>>>
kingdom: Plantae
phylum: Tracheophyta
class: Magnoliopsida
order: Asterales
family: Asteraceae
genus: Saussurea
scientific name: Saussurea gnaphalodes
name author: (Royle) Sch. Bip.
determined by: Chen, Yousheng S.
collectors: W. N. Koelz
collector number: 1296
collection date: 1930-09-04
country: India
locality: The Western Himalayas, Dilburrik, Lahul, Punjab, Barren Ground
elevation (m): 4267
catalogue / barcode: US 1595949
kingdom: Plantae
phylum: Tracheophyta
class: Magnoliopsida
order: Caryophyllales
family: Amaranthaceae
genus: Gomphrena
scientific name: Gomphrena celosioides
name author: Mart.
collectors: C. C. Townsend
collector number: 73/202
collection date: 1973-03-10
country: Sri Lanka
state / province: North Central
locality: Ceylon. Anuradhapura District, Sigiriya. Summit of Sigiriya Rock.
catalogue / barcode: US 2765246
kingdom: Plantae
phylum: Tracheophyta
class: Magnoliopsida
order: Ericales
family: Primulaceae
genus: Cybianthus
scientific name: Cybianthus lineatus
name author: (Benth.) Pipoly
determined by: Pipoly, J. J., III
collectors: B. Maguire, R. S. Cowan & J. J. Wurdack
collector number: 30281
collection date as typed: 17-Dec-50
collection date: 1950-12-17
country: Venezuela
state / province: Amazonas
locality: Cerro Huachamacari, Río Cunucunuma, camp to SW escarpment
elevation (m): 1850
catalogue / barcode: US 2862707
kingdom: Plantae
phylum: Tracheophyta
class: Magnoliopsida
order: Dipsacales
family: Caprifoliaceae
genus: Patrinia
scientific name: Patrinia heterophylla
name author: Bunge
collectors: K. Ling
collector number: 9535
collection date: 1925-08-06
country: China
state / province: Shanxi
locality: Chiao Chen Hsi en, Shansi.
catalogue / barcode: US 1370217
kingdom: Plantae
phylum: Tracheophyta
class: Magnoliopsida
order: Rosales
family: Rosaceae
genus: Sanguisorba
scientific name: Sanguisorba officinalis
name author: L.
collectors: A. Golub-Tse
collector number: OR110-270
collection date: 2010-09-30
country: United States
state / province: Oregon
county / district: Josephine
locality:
<<<
*Problem to solve*: Render every line of the listing above as a numbered list, omitting any blank lines.

*Answer for this exercise*:
1. kingdom: Plantae
2. phylum: Tracheophyta
3. class: Magnoliopsida
4. order: Asterales
5. family: Asteraceae
6. genus: Saussurea
7. scientific name: Saussurea gnaphalodes
8. name author: (Royle) Sch. Bip.
9. determined by: Chen, Yousheng S.
10. collectors: W. N. Koelz
11. collector number: 1296
12. collection date: 1930-09-04
13. country: India
14. locality: The Western Himalayas, Dilburrik, Lahul, Punjab, Barren Ground
15. elevation (m): 4267
16. catalogue / barcode: US 1595949
17. kingdom: Plantae
18. phylum: Tracheophyta
19. class: Magnoliopsida
20. order: Caryophyllales
21. family: Amaranthaceae
22. genus: Gomphrena
23. scientific name: Gomphrena celosioides
24. name author: Mart.
25. collectors: C. C. Townsend
26. collector number: 73/202
27. collection date: 1973-03-10
28. country: Sri Lanka
29. state / province: North Central
30. locality: Ceylon. Anuradhapura District, Sigiriya. Summit of Sigiriya Rock.
31. catalogue / barcode: US 2765246
32. kingdom: Plantae
33. phylum: Tracheophyta
34. class: Magnoliopsida
35. order: Ericales
36. family: Primulaceae
37. genus: Cybianthus
38. scientific name: Cybianthus lineatus
39. name author: (Benth.) Pipoly
40. determined by: Pipoly, J. J., III
41. collectors: B. Maguire, R. S. Cowan & J. J. Wurdack
42. collector number: 30281
43. collection date as typed: 17-Dec-50
44. collection date: 1950-12-17
45. country: Venezuela
46. state / province: Amazonas
47. locality: Cerro Huachamacari, Río Cunucunuma, camp to SW escarpment
48. elevation (m): 1850
49. catalogue / barcode: US 2862707
50. kingdom: Plantae
51. phylum: Tracheophyta
52. class: Magnoliopsida
53. order: Dipsacales
54. family: Caprifoliaceae
55. genus: Patrinia
56. scientific name: Patrinia heterophylla
57. name author: Bunge
58. collectors: K. Ling
59. collector number: 9535
60. collection date: 1925-08-06
61. country: China
62. state / province: Shanxi
63. locality: Chiao Chen Hsi en, Shansi.
64. catalogue / barcode: US 1370217
65. kingdom: Plantae
66. phylum: Tracheophyta
67. class: Magnoliopsida
68. order: Rosales
69. family: Rosaceae
70. genus: Sanguisorba
71. scientific name: Sanguisorba officinalis
72. name author: L.
73. collectors: A. Golub-Tse
74. collector number: OR110-270
75. collection date: 2010-09-30
76. country: United States
77. state / province: Oregon
78. county / district: Josephine
79. locality:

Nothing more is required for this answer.